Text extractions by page
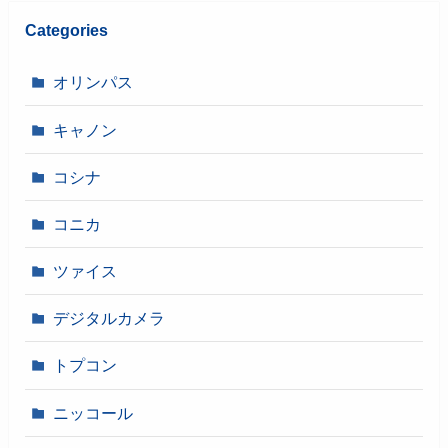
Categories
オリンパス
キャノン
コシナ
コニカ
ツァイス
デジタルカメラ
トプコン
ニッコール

...

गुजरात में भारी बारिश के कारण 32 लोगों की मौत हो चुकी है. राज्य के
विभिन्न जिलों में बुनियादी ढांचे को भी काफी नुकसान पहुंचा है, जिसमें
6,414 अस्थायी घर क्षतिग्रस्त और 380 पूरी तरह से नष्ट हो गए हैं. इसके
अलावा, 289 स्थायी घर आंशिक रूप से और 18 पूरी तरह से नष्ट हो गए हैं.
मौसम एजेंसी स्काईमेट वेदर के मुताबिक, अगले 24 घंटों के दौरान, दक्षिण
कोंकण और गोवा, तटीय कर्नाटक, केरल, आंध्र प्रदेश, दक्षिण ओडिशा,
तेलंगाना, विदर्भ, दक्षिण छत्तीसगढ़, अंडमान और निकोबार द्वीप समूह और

TASK REQUIREMENTS:
Copy the lines of the entries above, from the line containing "गुजरात में भारी" through the line containing "मौसम एजेंसी स्काईमेट", inclusive.

THE ANSWER:
गुजरात में भारी बारिश के कारण 32 लोगों की मौत हो चुकी है. राज्य के
विभिन्न जिलों में बुनियादी ढांचे को भी काफी नुकसान पहुंचा है, जिसमें
6,414 अस्थायी घर क्षतिग्रस्त और 380 पूरी तरह से नष्ट हो गए हैं. इसके
अलावा, 289 स्थायी घर आंशिक रूप से और 18 पूरी तरह से नष्ट हो गए हैं.
मौसम एजेंसी स्काईमेट वेदर के मुताबिक, अगले 24 घंटों के दौरान, दक्षिण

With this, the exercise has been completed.